(The task):
Reproduce the records that follow exactly; any picture among them stays out.

(Dataset entries):

'''

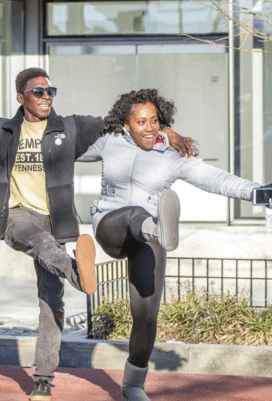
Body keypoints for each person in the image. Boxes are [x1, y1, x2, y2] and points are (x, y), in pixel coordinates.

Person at [0, 68, 194, 401]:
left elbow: (119, 120)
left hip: (54, 220)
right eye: (38, 92)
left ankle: (43, 379)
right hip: (17, 217)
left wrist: (164, 128)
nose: (46, 97)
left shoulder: (70, 128)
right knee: (40, 242)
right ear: (21, 97)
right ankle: (78, 273)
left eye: (51, 91)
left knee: (52, 301)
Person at [78, 88, 269, 401]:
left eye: (155, 121)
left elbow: (213, 178)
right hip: (112, 226)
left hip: (151, 239)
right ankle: (153, 224)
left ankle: (133, 385)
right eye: (141, 122)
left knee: (146, 315)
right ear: (126, 125)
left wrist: (257, 192)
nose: (150, 127)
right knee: (136, 214)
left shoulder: (172, 154)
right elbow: (67, 147)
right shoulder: (109, 141)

'''

(Result below):
Body keypoints for each person in the image. Boxes are [x1, y1, x2, y2] and points are (x, y), in pixel coordinates.

Person at [0, 68, 194, 401]:
left elbow: (119, 120)
left hip: (54, 220)
right eye: (38, 92)
left ankle: (43, 379)
right hip: (17, 217)
left wrist: (164, 128)
nose: (46, 97)
left shoulder: (70, 128)
right knee: (40, 242)
right ear: (21, 97)
right ankle: (78, 273)
left eye: (51, 91)
left knee: (52, 301)
Person at [78, 88, 269, 401]:
left eye: (155, 121)
left elbow: (213, 178)
right hip: (112, 226)
left hip: (151, 239)
right ankle: (153, 224)
left ankle: (133, 385)
right eye: (141, 122)
left knee: (146, 315)
right ear: (126, 125)
left wrist: (257, 192)
nose: (150, 127)
right knee: (136, 214)
left shoulder: (172, 154)
right elbow: (67, 147)
right shoulder: (109, 141)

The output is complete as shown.